Data for this exercise ::
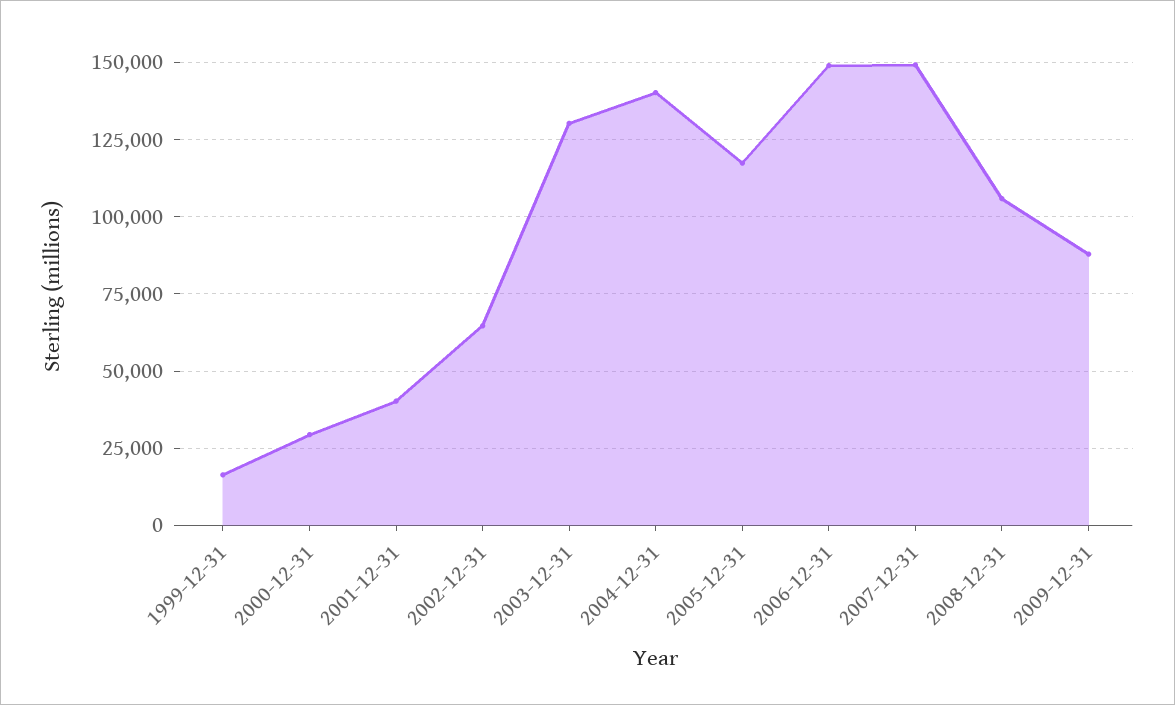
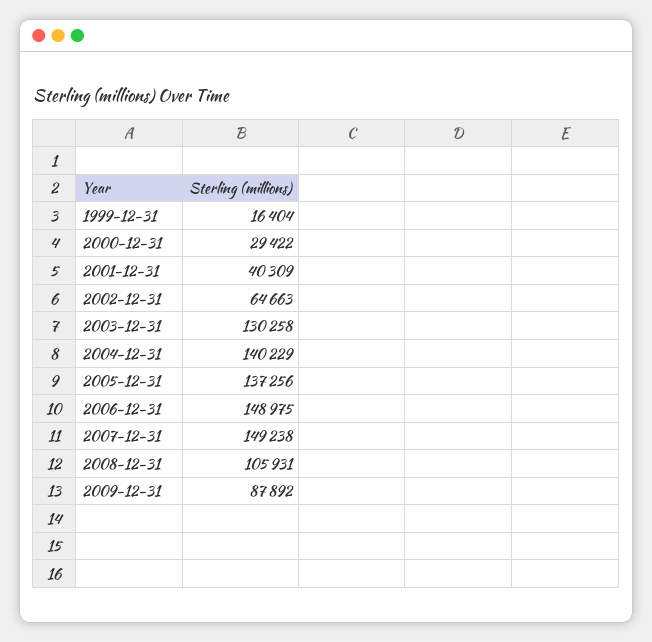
  {
    "1999-12-31": 16404,
    "2000-12-31": 29422,
    "2001-12-31": 40309,
    "2002-12-31": 64663,
    "2003-12-31": 130258,
    "2004-12-31": 140229,
-   "2005-12-31": 117500,
+   "2005-12-31": 137256,
    "2006-12-31": 148975,
    "2007-12-31": 149238,
    "2008-12-31": 105931,
    "2009-12-31": 87892
  }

What is expected :: Reproduce the entire listing exactly, but omit any pictures.

Result for this exercise ::
  {
    "1999-12-31": 16404,
    "2000-12-31": 29422,
    "2001-12-31": 40309,
    "2002-12-31": 64663,
    "2003-12-31": 130258,
    "2004-12-31": 140229,
-   "2005-12-31": 117500,
+   "2005-12-31": 137256,
    "2006-12-31": 148975,
    "2007-12-31": 149238,
    "2008-12-31": 105931,
    "2009-12-31": 87892
  }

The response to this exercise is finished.